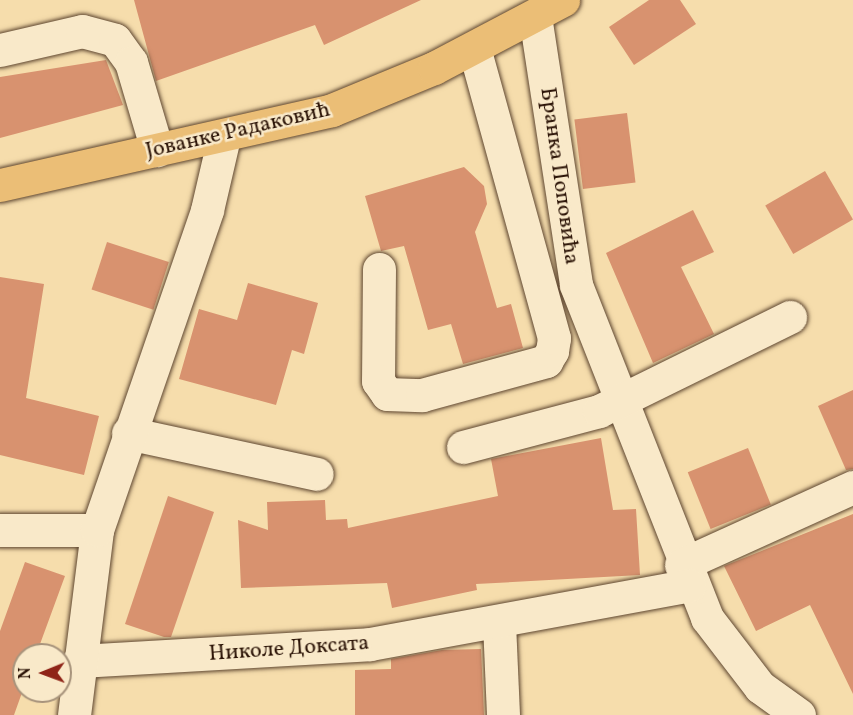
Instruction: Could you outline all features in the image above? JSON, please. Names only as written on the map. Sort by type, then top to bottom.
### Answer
[{"type":"main road","name":"Јованке Радаковић","points":[[0,185],[332,111],[474,48],[549,8]]},
{"type":"street","name":"Бранка Поповића","points":[[549,8],[567,252],[686,575],[722,641],[780,712]]},
{"type":"street","points":[[0,50],[82,32],[115,40],[131,62],[157,150]]},
{"type":"street","points":[[380,269],[378,381],[387,394],[422,395],[546,361],[552,351],[554,338],[474,48]]},
{"type":"street","points":[[74,715],[97,530],[128,433],[207,210],[224,136]]},
{"type":"street","points":[[463,447],[582,418],[790,317]]},
{"type":"street","points":[[128,433],[317,474]]},
{"type":"street","points":[[503,715],[498,623],[686,575],[853,487]]},
{"type":"street","points":[[0,530],[97,530]]},
{"type":"street","name":"Николе Доксата","points":[[79,661],[287,652],[498,623]]},
{"type":"building","points":[[134,0],[421,0],[324,45],[315,25],[156,81]]},
{"type":"building","points":[[649,0],[680,0],[696,24],[634,65],[609,27]]},
{"type":"building","points":[[106,60],[123,105],[0,138],[0,77]]},
{"type":"building","points":[[627,113],[636,182],[583,189],[574,119]]},
{"type":"building","points":[[464,167],[484,186],[487,204],[475,232],[497,308],[511,304],[523,348],[463,364],[451,324],[428,330],[404,246],[381,251],[365,196]]},
{"type":"building","points":[[825,171],[853,219],[793,254],[765,206]]},
{"type":"building","points":[[693,210],[714,252],[681,267],[714,334],[653,363],[606,253]]},
{"type":"building","points":[[107,242],[169,262],[153,310],[92,290]]},
{"type":"building","points":[[0,277],[44,284],[26,398],[99,416],[84,475],[0,455]]},
{"type":"building","points":[[248,283],[318,303],[304,354],[292,350],[276,405],[179,379],[199,309],[237,320]]},
{"type":"building","points":[[853,390],[853,469],[846,470],[818,406]]},
{"type":"building","points":[[601,438],[613,510],[636,509],[640,575],[476,584],[477,590],[392,608],[387,583],[241,588],[238,520],[268,530],[267,502],[325,500],[326,520],[347,519],[348,528],[498,496],[491,459]]},
{"type":"building","points":[[748,448],[771,505],[711,529],[688,472]]},
{"type":"building","points":[[168,496],[214,512],[171,637],[164,637],[125,624]]},
{"type":"building","points":[[853,514],[853,694],[810,605],[756,631],[724,566]]},
{"type":"building","points":[[25,562],[65,576],[40,643],[12,643],[12,703],[18,703],[14,715],[0,715],[0,631]]},
{"type":"building","points":[[481,649],[484,715],[355,715],[355,670],[391,669],[391,659],[442,650]]}]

▬▬▬▬▬▬▬▬▬▬

WHAT THE TASK ASKS = Every line containing the string "street" should be pulled from the listing and copied.

SOLUTION BELOW =
{"type":"street","name":"Бранка Поповића","points":[[549,8],[567,252],[686,575],[722,641],[780,712]]},
{"type":"street","points":[[0,50],[82,32],[115,40],[131,62],[157,150]]},
{"type":"street","points":[[380,269],[378,381],[387,394],[422,395],[546,361],[552,351],[554,338],[474,48]]},
{"type":"street","points":[[74,715],[97,530],[128,433],[207,210],[224,136]]},
{"type":"street","points":[[463,447],[582,418],[790,317]]},
{"type":"street","points":[[128,433],[317,474]]},
{"type":"street","points":[[503,715],[498,623],[686,575],[853,487]]},
{"type":"street","points":[[0,530],[97,530]]},
{"type":"street","name":"Николе Доксата","points":[[79,661],[287,652],[498,623]]},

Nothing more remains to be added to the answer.